Quando Cuba rompeu com o programa após críticas severas de Bolsonaro, médicos cubanos radicados no Brasil —alguns com família e até naturalizados— optaram por permanecer no país na esperança de voltar a clinicar se o PT retornasse ao poder.

Maria Caridade Morales Gonzales, 60, virou faxineira

maria caridad - Arquivo Pessoal - Arquivo Pessoal

Nasci em Holguín, leste de Cuba, e fui para a Havana aos 14 anos para estudar. Aos 24, entrei na Faculdade de Ciências Médicas de Havana: seis anos de curso, três de especialização em clínica médica e mais três em alergia e imunologia.

Tenho uma filha que aos 20 anos veio para o Brasil, se casou e ficou. Como ganhei uma neta, me inscrevi no Mais Médicos para viver no Brasil ao lado delas.
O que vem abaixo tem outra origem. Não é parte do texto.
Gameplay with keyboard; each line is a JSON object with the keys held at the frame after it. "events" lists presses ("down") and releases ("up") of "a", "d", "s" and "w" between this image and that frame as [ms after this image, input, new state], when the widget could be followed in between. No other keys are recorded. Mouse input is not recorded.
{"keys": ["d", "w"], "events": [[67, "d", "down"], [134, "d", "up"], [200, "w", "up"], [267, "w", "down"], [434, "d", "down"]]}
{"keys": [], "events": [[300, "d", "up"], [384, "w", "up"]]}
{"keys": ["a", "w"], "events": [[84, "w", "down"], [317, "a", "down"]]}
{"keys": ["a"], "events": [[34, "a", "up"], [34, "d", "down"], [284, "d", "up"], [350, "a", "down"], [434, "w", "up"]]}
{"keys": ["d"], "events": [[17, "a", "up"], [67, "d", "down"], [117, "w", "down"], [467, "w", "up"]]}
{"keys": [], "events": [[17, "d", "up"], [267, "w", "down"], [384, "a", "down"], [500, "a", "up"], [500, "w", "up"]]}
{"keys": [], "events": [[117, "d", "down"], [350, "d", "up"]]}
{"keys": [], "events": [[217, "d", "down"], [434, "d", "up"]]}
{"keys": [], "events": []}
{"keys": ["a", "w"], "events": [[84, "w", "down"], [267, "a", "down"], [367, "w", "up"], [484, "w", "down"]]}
Cheguei em 2015 para trabalhar em Divinolândia, a 490 km de São Paulo. Adorava trabalhar na UBS (Unidade Básica de Saúde) do centro e na roça: uma ambulância me levava e trazia. Ficava o dia todo, até almoçava na casa dos pacientes.

O governo pagava R$ 2.500 e a prefeitura mais R$ 3.000. Nós, cubanos, não somos ambiciosos, eu viva bem, me vestia bem e me virava.”

Depois de romper com Bolsonaro, Cuba quis me levar de volta, mas preferi continuar com minha família. Tentei emprego em farmácia, mas não consegui, e fui para São Caetano do Sul, perto da minha filha.

Trabalhei por um tempo como faxineira, mas tenho 60 anos e não aguentei as dores na coluna. Aí comecei como cuidadora, mas também precisava de força para dar banho em um senhor de 79 anos e ainda limpar a casa, fazer almoço e janta. Agora estou desempregada.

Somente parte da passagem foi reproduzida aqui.